* **WHAT TO PRODUCE**: In the account of addiction and childhood abuse below, list every item the narrator's mother leaves outside the back door.

* **PROVIDED PASSAGE**:
....

“I open my eyes and wonder about last night. Did anyone notice anything?
I’m chained by addiction. At first I drank to feel better about the permanent anxiety I suffer from. Beer is the least noticeable and if anyone smells it on me, I tell them I’m drinking an energy drink.
It’s a nightmare.
Every night I beg God for forgiveness and promise that tomorrow will be different.
The craving starts when I wake up in the morning. My body demands it. I need at least three to six beers a day. I ask myself which liquor store I should go to, which one I went to yesterday, and how will I disguise the payment?
Walk in, get the booze, pay, hate the smell, drink it and wait for the effects, which are taking longer and longer to come. I can’t get away from places that make me think of alcohol. The restaurant I go to after a facial. I order rosé – the waiter knows me by now. Four glasses in quick succession while I read or keep myself occupied with my cellphone.
Once I went there with my family. Before we’d even ordered, the waiter had brought the first glass. I pretended as if he’d made a mistake with the order, excused myself to go to the ladies’ room and quietly told him, ‘Not today. That’s just for me time – when I’m alone.’
In my mind’s eye I see myself as a child lying on the ground after a caning from my dad. Three blows – he always practices first. He was a prison guard, that’s how he learned how to punish effectively.
I don’t have a choice. Each time he beats me I fall down writhing. Sometimes I wet myself. It doesn’t matter how hard I grit my teeth, the sound coming out of me sounds like an animal in pain. My body betrays me every time.
My husband and children love me deeply. My husband’s love is unconditional – he deserves so much better. When I look at myself in the mirror I’m disgusted. Later I learned to love myself. I realised that if I struggle, my family struggles too.
It’s getting hard to drink and get rid of the evidence. It takes careful planning. God knows, I hate it. I stick my finger in my throat and throw up in the toilet. I feel miserable after a bottle of wine. It’s as if my body screams at me to, ‘Get rid of it!’ While my body convulses and I vomit so violently that it’s coming through my nose too, it’s as if I’m standing outside my body looking at myself. I hate what I see.
I know hatred. I saw it in my mother’s eyes. I relive how she pinned me to the ground, her breathing shallow and fast, handfuls of my hair in her fists, her pupils small. ‘You think you’re pretty. You’re seducing your dad. I see you as the other woman in my home.’ She throws me out of the house and I move into the garage. She leaves canned food, a spoon and a can opener outside the back door. It’s actually a relief.

....

* **MATERIAL SUPPLIED**:
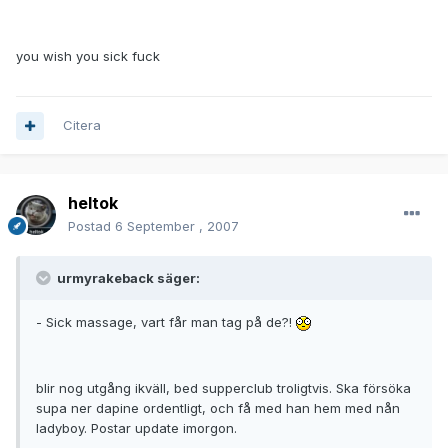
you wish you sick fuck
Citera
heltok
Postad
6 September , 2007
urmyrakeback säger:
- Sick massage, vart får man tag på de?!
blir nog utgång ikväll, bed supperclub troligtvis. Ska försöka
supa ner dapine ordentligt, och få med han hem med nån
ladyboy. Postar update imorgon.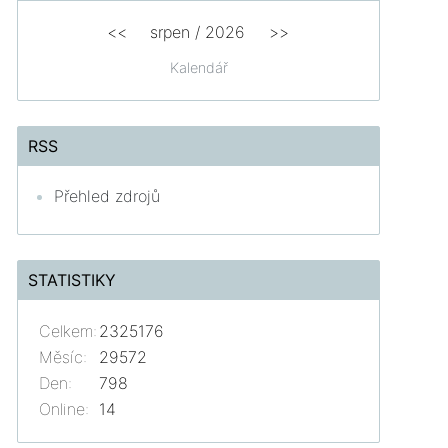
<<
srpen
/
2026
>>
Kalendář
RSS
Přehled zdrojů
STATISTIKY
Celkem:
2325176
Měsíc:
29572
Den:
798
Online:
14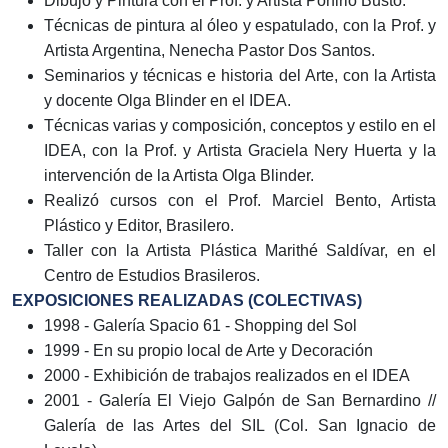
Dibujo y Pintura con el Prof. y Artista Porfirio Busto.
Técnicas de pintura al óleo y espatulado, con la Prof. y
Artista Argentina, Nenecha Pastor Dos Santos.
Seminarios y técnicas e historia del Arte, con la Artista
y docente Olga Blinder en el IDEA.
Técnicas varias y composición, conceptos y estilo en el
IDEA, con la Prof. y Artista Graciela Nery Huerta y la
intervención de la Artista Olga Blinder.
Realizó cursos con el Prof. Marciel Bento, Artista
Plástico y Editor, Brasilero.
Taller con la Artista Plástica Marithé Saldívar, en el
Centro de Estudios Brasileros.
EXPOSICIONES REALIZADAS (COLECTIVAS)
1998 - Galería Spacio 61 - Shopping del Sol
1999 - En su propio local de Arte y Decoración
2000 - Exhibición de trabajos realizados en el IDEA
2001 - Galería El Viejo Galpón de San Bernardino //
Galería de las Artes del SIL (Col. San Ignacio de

....

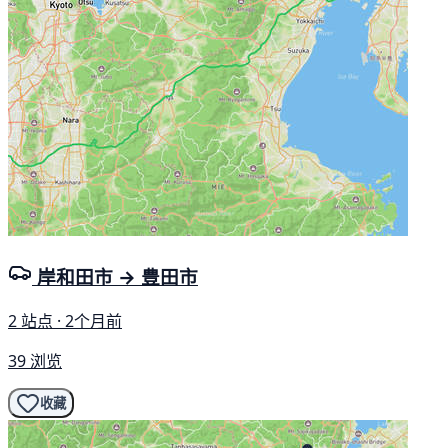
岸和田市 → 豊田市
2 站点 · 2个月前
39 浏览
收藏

....

* **ANSWER FOR THE TASK**:
- Canned food
- A spoon
- A can opener